With seed funding from the Hellman Foundation, Vouchers 4 Veggies was launched under the name EatSF in San Francisco. The program was founded by Dr. Hilary Seligman, a nationally recognized expert on the intersection between food insecurity and health. In collaboration with the Board of Supervisors’ Food Security Task Force and in support of the 2013 Resolution committing the City and County of San Francisco to be food secure and hunger free by 2020, EatSF was originally designed to address the unique food security issues in San Francisco.

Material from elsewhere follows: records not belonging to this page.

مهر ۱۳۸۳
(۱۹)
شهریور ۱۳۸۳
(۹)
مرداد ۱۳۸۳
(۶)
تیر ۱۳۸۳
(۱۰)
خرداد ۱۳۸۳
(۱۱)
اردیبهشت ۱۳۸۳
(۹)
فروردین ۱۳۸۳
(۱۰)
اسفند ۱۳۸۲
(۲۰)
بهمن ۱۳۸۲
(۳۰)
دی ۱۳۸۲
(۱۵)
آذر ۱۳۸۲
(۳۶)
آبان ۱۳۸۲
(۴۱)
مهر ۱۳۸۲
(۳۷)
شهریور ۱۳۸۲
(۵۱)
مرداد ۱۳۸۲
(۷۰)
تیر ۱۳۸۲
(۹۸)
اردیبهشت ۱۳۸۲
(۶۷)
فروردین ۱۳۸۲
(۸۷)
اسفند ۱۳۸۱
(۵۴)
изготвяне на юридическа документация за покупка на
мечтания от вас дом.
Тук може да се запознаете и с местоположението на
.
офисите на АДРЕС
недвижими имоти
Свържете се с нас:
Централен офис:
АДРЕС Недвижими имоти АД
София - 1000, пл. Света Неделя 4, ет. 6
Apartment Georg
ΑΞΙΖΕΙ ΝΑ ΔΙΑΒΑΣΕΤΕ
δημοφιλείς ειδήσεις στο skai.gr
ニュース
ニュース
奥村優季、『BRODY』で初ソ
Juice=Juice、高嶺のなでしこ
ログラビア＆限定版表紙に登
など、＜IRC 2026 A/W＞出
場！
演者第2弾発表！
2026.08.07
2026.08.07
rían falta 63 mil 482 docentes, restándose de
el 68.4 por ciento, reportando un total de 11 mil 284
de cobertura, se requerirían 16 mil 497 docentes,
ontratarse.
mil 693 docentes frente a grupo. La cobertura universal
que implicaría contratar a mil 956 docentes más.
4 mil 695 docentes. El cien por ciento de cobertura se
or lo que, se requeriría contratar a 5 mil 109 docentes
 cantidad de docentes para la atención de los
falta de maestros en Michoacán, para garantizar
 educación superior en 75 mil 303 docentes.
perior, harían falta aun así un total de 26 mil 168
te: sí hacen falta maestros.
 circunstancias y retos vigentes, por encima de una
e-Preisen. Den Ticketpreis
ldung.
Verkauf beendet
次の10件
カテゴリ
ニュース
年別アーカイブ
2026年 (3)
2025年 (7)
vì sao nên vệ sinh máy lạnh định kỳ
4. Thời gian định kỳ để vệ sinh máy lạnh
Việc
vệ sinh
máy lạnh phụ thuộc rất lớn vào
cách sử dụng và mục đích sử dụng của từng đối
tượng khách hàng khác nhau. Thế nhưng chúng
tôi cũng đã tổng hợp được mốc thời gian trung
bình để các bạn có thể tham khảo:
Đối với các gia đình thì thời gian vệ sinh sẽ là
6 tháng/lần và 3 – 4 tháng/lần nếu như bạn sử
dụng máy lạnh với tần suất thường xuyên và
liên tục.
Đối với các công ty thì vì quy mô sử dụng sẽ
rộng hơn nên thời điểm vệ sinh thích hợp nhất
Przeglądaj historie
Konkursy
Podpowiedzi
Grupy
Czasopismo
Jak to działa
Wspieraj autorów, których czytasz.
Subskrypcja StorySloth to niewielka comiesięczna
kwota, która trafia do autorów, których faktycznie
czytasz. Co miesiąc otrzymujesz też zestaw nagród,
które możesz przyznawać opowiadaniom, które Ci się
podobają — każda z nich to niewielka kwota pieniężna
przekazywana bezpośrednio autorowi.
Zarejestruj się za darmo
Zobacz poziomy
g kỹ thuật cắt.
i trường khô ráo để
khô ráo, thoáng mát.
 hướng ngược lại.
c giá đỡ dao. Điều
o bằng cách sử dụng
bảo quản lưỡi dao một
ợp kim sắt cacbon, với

Since its launch in 2015, V4V has achieved rapid success – assisting over 11,000 low-income individuals to increase their fruit and vegetable consumption by one serving per day, infusing over a $1.5 million dollars of produce purchases into low-income neighborhoods, and supporting local food retailers. V4V has established strong multi-sector collaborations that include 70+ community distribution points for vouchers and a robust network of 30+ corner stores, grocers, and farmer’s markets that accept the vouchers.
V4V is recognized as a model for creating equitable local food systems and has been awarded a grant to optimize for national replication, including programs in Los Angeles and Boulder.
As a physician, I have provided primary care to patients at Zuckerberg San Francisco General Hospital for more than a decade. During that time, I have encouraged most of my patients to eat more fruits and vegetables. But patients told me over and over that they want to eat fruits and vegetables—either to stay healthy or to help them manage their chronic disease—but that it is out of reach for them financially.
I founded Vouchers 4 Veggies – EatSF as the missing link for people, like my patients, who want to eat a healthier diet but cannot afford one. The vouchers we provide allow people to purchase fruits and vegetables at the grocery store where they regularly shop. It works for them because it fits easily into their routine. But there are other winners as well. The health care system saves money when people are healthier. Grocery stores, with faster produce turnover, re-stock produce more frequently and display greater variety. Other grocery customers from the neighborhood then have the opportunity to choose from bountiful displays of high-quality fruits and vegetables as well.
My goals for V4V are big, but the model is quite simple. V4V allows us to support economic activity in underserved neighborhoods and sustain the local food system by driving a supply of fruits and vegetables into food deserts, while at the same time reducing food insecurity and improving health.
Together from hunger to health,
Hilary Seligman, Vouchers 4 Veggies – EatSF Founder
Our mission is to provide healthy food vouchers to vulnerable residents through networks of community-based organizations and clinics, thereby supporting health and wellness, fostering community, and reducing food deserts by sustaining local food vendors.
To create equitable local food systems where healthy food is affordable and accessible for all.
Vouchers 4 Veggies – EatSF is affiliated with the Center for Vulnerable Populations at the University of California San Francisco and is a fiscally sponsored entity under the San Francisco General Hospital Foundation. The UCSF Center for Vulnerable Populations at Zuckerberg San Francisco General Hospital (ZSFG) carries out innovative research to prevent and treat chronic disease in populations for whom social conditions often conspire to both promote various chronic diseases and make their management more challenging.
Founded in 2006, the CVP is based within the UCSF Department of Medicine, Division of General Internal Medicine and is located on the campus of ZSFG. Beyond the local communities it serves, CVP is nationally and internationally known for its research in health communication and health policy to reduce health disparities, with special expertise in the social determinants of health, including literacy, food policy, poverty, and minority status, with a focus on the clinical conditions of pre-diabetes, diabetes, and cardiovascular disease.